我有一个简单的HTML表可以解析,但是不知怎的,Beautifulsoup只能从最后一行获取结果.我想知道是否有人会看一下这是怎么回事.因此,我已经从HTML表创建了rows对象:

I have a simple HTML table to parse but somehow Beautifulsoup is only able to get me results from the last row. I'm wondering if anyone would take a look at that and see what's wrong. So I already created the rows object from the HTML table:

 <table class='participants-table'>
    <thead>
      <tr>
          <th data-field="name" class="sort-direction-toggle name">Name</th>
          <th data-field="type" class="sort-direction-toggle type active-sort asc">Type</th>
          <th data-field="sector" class="sort-direction-toggle sector">Sector</th>
          <th data-field="country" class="sort-direction-toggle country">Country</th>
          <th data-field="joined_on" class="sort-direction-toggle joined-on">Joined On</th>
      </tr>
    </thead>
    <tbody>
        <tr>
          <th class='name'><a href="/what-is-gc/participants/4479-Grontmij">Grontmij</a></th>
          <td class='type'>Company</td>
          <td class='sector'>General Industrials</td>
          <td class='country'>Netherlands</td>
          <td class='joined-on'>2000-09-20</td>
        </tr>
        <tr>
          <th class='name'><a href="/what-is-gc/participants/4492-Groupe-Bial">Groupe Bial</a></th>
          <td class='type'>Company</td>
          <td class='sector'>Pharmaceuticals &amp; Biotechnology</td>
          <td class='country'>Portugal</td>
          <td class='joined-on'>2004-02-19</td>
        </tr>
    </tbody>
  </table>

我使用以下代码获取行:

I use the following codes to get the rows:

table=soup.find_all("table", class_="participants-table")
table1=table[0]
rows=table1.find_all('tr')
rows=rows[1:]

得到:

rows=[<tr>
 <th class="name"><a href="/what-is-gc/participants/4479-Grontmij">Grontmij</a></th>
 <td class="type">Company</td>
 <td class="sector">General Industrials</td>
 <td class="country">Netherlands</td>
 <td class="joined-on">2000-09-20</td>
 </tr>, <tr>
 <th class="name"><a href="/what-is-gc/participants/4492-Groupe-Bial">Groupe Bial</a></th>
 <td class="type">Company</td>
 <td class="sector">Pharmaceuticals &amp; Biotechnology</td>
 <td class="country">Portugal</td>
 <td class="joined-on">2004-02-19</td>
 </tr>]

如预期的那样.但是,如果我继续:

As expected, it looks like.

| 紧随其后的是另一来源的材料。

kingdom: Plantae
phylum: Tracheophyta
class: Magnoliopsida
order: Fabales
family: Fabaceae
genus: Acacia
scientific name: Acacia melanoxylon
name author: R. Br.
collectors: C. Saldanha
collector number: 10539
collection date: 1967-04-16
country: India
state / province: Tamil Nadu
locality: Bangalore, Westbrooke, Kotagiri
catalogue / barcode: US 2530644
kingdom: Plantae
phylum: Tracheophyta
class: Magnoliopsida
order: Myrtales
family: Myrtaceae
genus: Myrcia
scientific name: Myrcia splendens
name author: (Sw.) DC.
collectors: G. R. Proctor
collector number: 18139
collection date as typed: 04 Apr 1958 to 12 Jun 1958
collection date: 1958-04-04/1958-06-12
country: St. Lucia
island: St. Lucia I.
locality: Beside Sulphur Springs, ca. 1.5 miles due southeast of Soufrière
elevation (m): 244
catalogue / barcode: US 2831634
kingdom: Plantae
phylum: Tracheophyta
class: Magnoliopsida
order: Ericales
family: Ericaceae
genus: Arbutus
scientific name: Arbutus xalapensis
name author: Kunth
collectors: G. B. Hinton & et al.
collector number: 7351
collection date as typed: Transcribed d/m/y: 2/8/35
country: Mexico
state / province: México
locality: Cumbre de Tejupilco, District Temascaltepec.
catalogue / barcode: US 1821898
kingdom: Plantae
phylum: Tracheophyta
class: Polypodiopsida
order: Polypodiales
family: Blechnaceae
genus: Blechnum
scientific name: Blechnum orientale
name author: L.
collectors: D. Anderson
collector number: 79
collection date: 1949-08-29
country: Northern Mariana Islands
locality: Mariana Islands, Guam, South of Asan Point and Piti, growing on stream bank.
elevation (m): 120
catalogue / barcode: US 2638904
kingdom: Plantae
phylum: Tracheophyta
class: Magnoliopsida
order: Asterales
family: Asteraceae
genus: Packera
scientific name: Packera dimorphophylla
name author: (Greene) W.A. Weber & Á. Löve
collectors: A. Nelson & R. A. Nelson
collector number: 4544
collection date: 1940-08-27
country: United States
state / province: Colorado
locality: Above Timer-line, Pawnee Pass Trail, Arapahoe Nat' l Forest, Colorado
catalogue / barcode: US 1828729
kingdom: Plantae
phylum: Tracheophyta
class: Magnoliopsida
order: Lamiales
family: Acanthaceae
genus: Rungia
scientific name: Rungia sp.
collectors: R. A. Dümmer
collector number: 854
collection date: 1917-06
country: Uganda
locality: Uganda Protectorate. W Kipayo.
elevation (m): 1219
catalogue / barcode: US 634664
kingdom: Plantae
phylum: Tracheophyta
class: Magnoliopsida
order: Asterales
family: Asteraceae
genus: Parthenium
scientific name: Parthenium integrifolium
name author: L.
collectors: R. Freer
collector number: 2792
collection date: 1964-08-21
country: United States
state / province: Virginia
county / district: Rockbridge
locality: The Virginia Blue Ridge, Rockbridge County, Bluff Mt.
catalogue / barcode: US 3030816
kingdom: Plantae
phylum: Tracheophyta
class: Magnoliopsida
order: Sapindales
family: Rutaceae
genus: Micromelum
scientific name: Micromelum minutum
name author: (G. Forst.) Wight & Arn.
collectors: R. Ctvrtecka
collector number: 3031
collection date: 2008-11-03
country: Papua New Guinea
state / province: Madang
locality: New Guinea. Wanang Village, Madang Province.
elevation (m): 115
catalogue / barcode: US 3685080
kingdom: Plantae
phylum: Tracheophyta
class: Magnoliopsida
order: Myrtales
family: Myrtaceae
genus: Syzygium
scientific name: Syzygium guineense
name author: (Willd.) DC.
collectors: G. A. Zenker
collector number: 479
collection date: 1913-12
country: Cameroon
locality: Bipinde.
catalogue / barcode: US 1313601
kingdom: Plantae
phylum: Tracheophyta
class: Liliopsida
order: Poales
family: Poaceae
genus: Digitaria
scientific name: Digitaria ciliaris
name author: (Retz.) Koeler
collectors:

However, if I continue:

for row in rows:
    cells = row.find_all('th')

我只能获得最后一个条目!

I'm only able to get the last entry!

cells=[<th class="name"><a href="/what-is-gc/participants/4492-Groupe-Bial">Groupe Bial</a></th>]

这是怎么回事?这是我第一次使用beautifulsoup,我想做的就是将此表导出为CSV.任何帮助是极大的赞赏!谢谢

What is going on? This is my first time using beautifulsoup, and what I'd like to do is to export this table into CSV. Any help is greatly appreciated! Thanks

推荐答案

如果要将所有th标签都放在一个列表中,则需要扩展,只需重新分配 cells = row.find_all('th'),所以当您的打印单元在循环之外时,您只会看到最后分配给它的内容,即最后一个tr中的最后一个:

You need to extend if you want all the th tags in a single list, you just keep reassigning cells = row.find_all('th') so when your print cells outside the loop you will only see what it was last assigned to i.e the last th in the last tr:

cells = []
for row in rows:
 cells.extend(row.find_all('th'))

此外,由于只有一张表,您可以使用查找:

Also since there is only one table you can just use find:

soup = BeautifulSoup(html)

table = soup.find("table", class_="participants-table")

如果要跳过thead行,可以使用 css选择器:

If you want to skip the thead row you can use a css selector:

from bs4 import BeautifulSoup

soup = BeautifulSoup(html)

rows = soup.select("table.participants-table  thead ~ tr")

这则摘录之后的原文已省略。